Overturning a lower court decision, an appellate court on Thursday rejected a request to publicize diplomatic documents related to South Korea’s 2015 deal with Japan over Tokyo’s wartime sexual slavery.

The Seoul High Court did not specify the reason for its decision, but it appears to believe that disclosing the documents could negatively affect Seoul-Tokyo ties.

The lower court earlier ordered the revelation of the documents for the purpose of “guaranteeing the people’s right to know and secure transparency in running state affairs.”

In December 2015, the government of President Park Geun-hye and Japan signed an agreement to “finally and irreversibly” resolve the issue of Japan’s sexual enslavement of Korean women during World War II.

The deal included Japanese Prime Minister Shinzo Abe’s indirect apology and the launch of a foundation dedicated to supporting the surviving victims.

Tokyo promised to contribute 1 billion yen ($8.9 million) to the foundation.

But the accord has come under public criticism here as Seoul failed to obtain Japan’s acknowledgment of legal responsibility for atrocities and reached the deal without consulting the victims.

Thursday’s decision came as Seoul and Tokyo have seen their ties sink to a low point amid a series of diplomatic tensions.

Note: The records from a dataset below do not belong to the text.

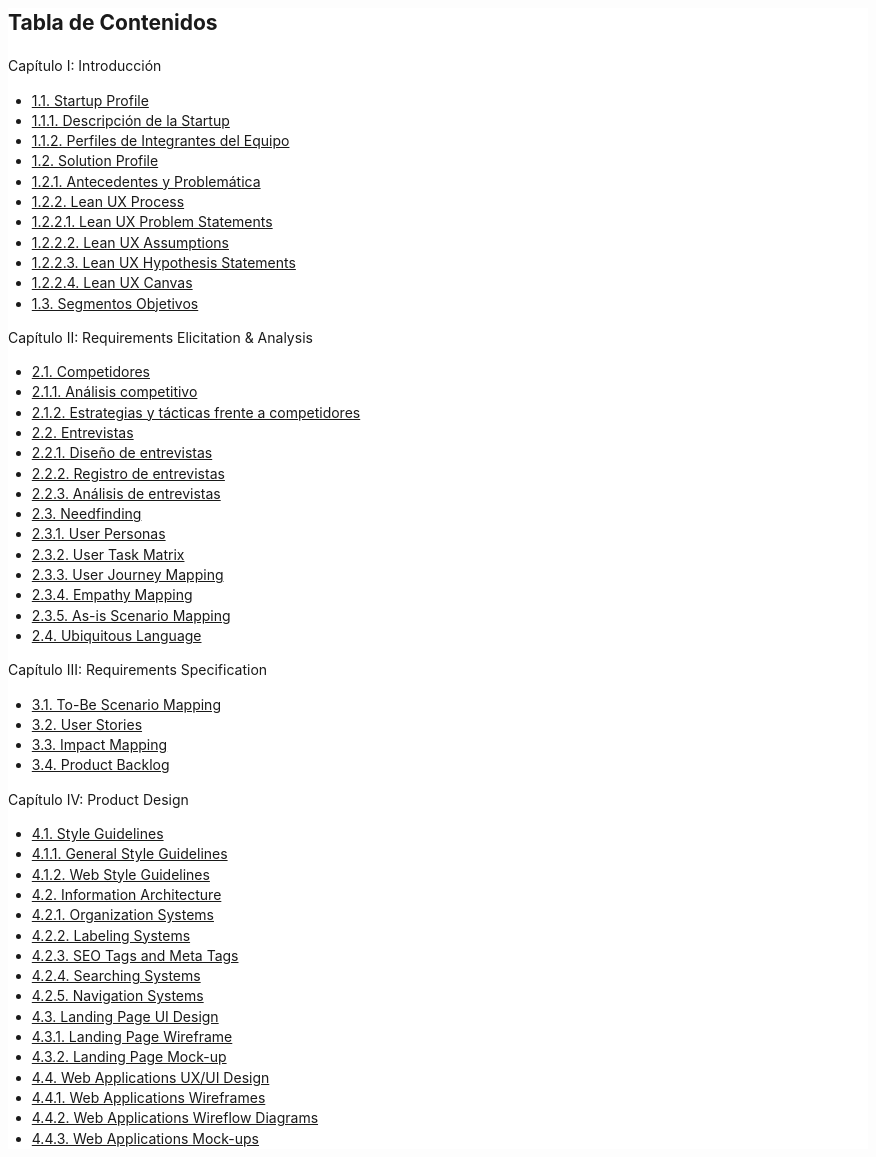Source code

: 
## Tabla de Contenidos

Capítulo I: Introducción    
        <ul>
            <li><a href="#11-Startup-Profile">1.1. Startup Profile</a></li>
            <li><a href="#111-Descripción-de-la-Startup">1.1.1. Descripción de la Startup</a></li>
            <li><a href="#112-Perfiles-de-Integrantes-del-Equipo">1.1.2. Perfiles de Integrantes del Equipo</a></li>
            <li><a href="#12-Solution-Profile">1.2. Solution Profile</a></li>
            <li><a href="#121-Antecedentes-y-Problemática">1.2.1. Antecedentes y Problemática</a></li>
            <li><a href="#122-Lean-UX-Process">1.2.2. Lean UX Process</a></li>
            <li><a href="#1221-Lean-UX-Problem-Statements">1.2.2.1. Lean UX Problem Statements</a></li>
            <li><a href="#1222-Lean-UX-Assumptions">1.2.2.2. Lean UX Assumptions</a></li>
            <li><a href="#1223-Lean-UX-Hypothesis-Statements">1.2.2.3. Lean UX Hypothesis Statements</a></li>
            <li><a href="#1224-Lean-UX-Canvas">1.2.2.4. Lean UX Canvas</a></li>
            <li><a href="#13-Segmentos-Objetivos">1.3. Segmentos Objetivos</a></li>
        </ul>    
        
Capítulo II: Requirements Elicitation & Analysis
        <ul>
            <li><a href="#21-competidores">2.1. Competidores</a></li>
            <li><a href="#211-Análisis-competitivo">2.1.1. Análisis competitivo</a></li>
            <li><a href="#212-Estrategias-y-tácticas-frente-a-competidores">2.1.2. Estrategias y tácticas frente a competidores</a></li>
            <li><a href="#22-Entrevistas">2.2. Entrevistas</a></li>
            <li><a href="#221-Diseño-de-entrevistas">2.2.1. Diseño de entrevistas</a></li>
            <li><a href="#222-Registro-de-entrevistas">2.2.2. Registro de entrevistas</a></li>
            <li><a href="#223-Análisis-de-entrevistas">2.2.3. Análisis de entrevistas</a></li>
            <li><a href="#23-Needfinding">2.3. Needfinding</a></li>
            <li><a href="#231-User-Personas">2.3.1. User Personas</a></li>
            <li><a href="#232-User-Task-Matrix">2.3.2. User Task Matrix</a></li>
            <li><a href="#233-User-Journey-Mapping">2.3.3. User Journey Mapping</a></li>
            <li><a href="#234-Empathy-Mapping">2.3.4. Empathy Mapping</a></li>
            <li><a href="#235-As-is-Scenario-Mapping">2.3.5. As-is Scenario Mapping</a></li>
            <li><a href="#24-Ubiquitous-Language">2.4. Ubiquitous Language</a></li>
        </ul>   

Capítulo III: Requirements Specification 
        <ul>
            <li><a href="#31-To-Be-Scenario-Mapping">3.1. To-Be Scenario Mapping</a></li>
            <li><a href="#32-User-Stories">3.2. User Stories</a></li>
            <li><a href="#33-Impact-Mapping">3.3. Impact Mapping</a></li>
            <li><a href="#34-Product-Backlog">3.4. Product Backlog</a></li>
        </ul>    
        
Capítulo IV: Product Design
        <ul>
            <li><a href="#41-Style-Guidelines">4.1. Style Guidelines</a></li>
            <li><a href="#411-General-Style-Guidelines">4.1.1. General Style Guidelines</a></li>
            <li><a href="#412-Web-Style-Guidelines">4.1.2. Web Style Guidelines</a></li>
            <li><a href="#42-Information-Architecture">4.2. Information Architecture</a></li>
            <li><a href="#421-Organization-Systems">4.2.1. Organization Systems</a></li>
            <li><a href="#422-Labeling-Systems">4.2.2. Labeling Systems</a></li>
            <li><a href="#423-SEO-Tags-and-Meta-Tags">4.2.3. SEO Tags and Meta Tags</a></li>
            <li><a href="#424-Searching-Systems">4.2.4. Searching Systems</a></li>
            <li><a href="#425-Navigation-Systems">4.2.5. Navigation Systems</a></li>
            <li><a href="#43-Landing-Page-UI-Design">4.3. Landing Page UI Design</a></li>
            <li><a href="#431-Landing-Page-Wireframe">4.3.1. Landing Page Wireframe</a></li>
            <li><a href="#432-Landing-Page-Mock-up">4.3.2. Landing Page Mock-up</a></li>
            <li><a href="#44-Web-Applications-UXUI-Design">4.4. Web Applications UX/UI Design</a></li>
            <li><a href="#441-Web-Applications-Wireframes">4.4.1. Web Applications Wireframes</a></li>
            <li><a href="#442-Web-Applications-Wireflow-Diagrams">4.4.2. Web Applications Wireflow Diagrams</a></li>
            <li><a href="#443-Web-Applications-Mock-ups">4.4.3. Web Applications Mock-ups</a></li>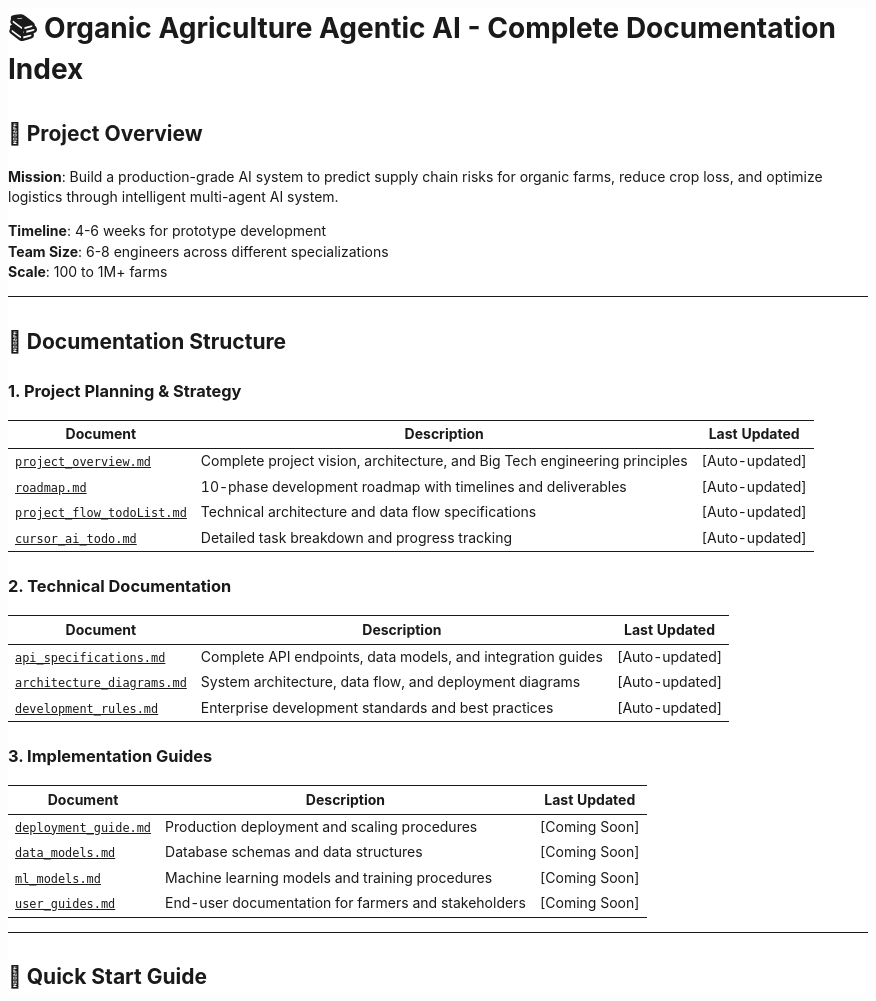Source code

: # 📚 Organic Agriculture Agentic AI - Complete Documentation Index

## 🎯 Project Overview
**Mission**: Build a production-grade AI system to predict supply chain risks for organic farms, reduce crop loss, and optimize logistics through intelligent multi-agent AI system.

**Timeline**: 4-6 weeks for prototype development  
**Team Size**: 6-8 engineers across different specializations  
**Scale**: 100 to 1M+ farms

---

## 📖 Documentation Structure

### **1. Project Planning & Strategy**
| Document | Description | Last Updated |
|----------|-------------|--------------|
| [`project_overview.md`](./project_overview.md) | Complete project vision, architecture, and Big Tech engineering principles | [Auto-updated] |
| [`roadmap.md`](./roadmap.md) | 10-phase development roadmap with timelines and deliverables | [Auto-updated] |
| [`project_flow_todoList.md`](./project_flow_todoList.md) | Technical architecture and data flow specifications | [Auto-updated] |
| [`cursor_ai_todo.md`](./cursor_ai_todo.md) | Detailed task breakdown and progress tracking | [Auto-updated] |

### **2. Technical Documentation**
| Document | Description | Last Updated |
|----------|-------------|--------------|
| [`api_specifications.md`](./api_specifications.md) | Complete API endpoints, data models, and integration guides | [Auto-updated] |
| [`architecture_diagrams.md`](./architecture_diagrams.md) | System architecture, data flow, and deployment diagrams | [Auto-updated] |
| [`development_rules.md`](./development_rules.md) | Enterprise development standards and best practices | [Auto-updated] |

### **3. Implementation Guides**
| Document | Description | Last Updated |
|----------|-------------|--------------|
| [`deployment_guide.md`](./deployment_guide.md) | Production deployment and scaling procedures | [Coming Soon] |
| [`data_models.md`](./data_models.md) | Database schemas and data structures | [Coming Soon] |
| [`ml_models.md`](./ml_models.md) | Machine learning models and training procedures | [Coming Soon] |
| [`user_guides.md`](./user_guides.md) | End-user documentation for farmers and stakeholders | [Coming Soon] |

---

## 🚀 Quick Start Guide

In 2016, Song Ki-ho, a lawyer, requested the foreign minister unveil the relevant diplomatic documents to the public. In 2017, an administrative court accepted his request, ordering the government to make them public.

The lawyer said he will decide whether to lodge an appeal after consulting with the victims of Japan’s sexual slavery.

“The court appears to have given weight to diplomatic ties,” Song said. “I will do my best until Japan acknowledges its wrongdoing, apologizes and compensates for it.”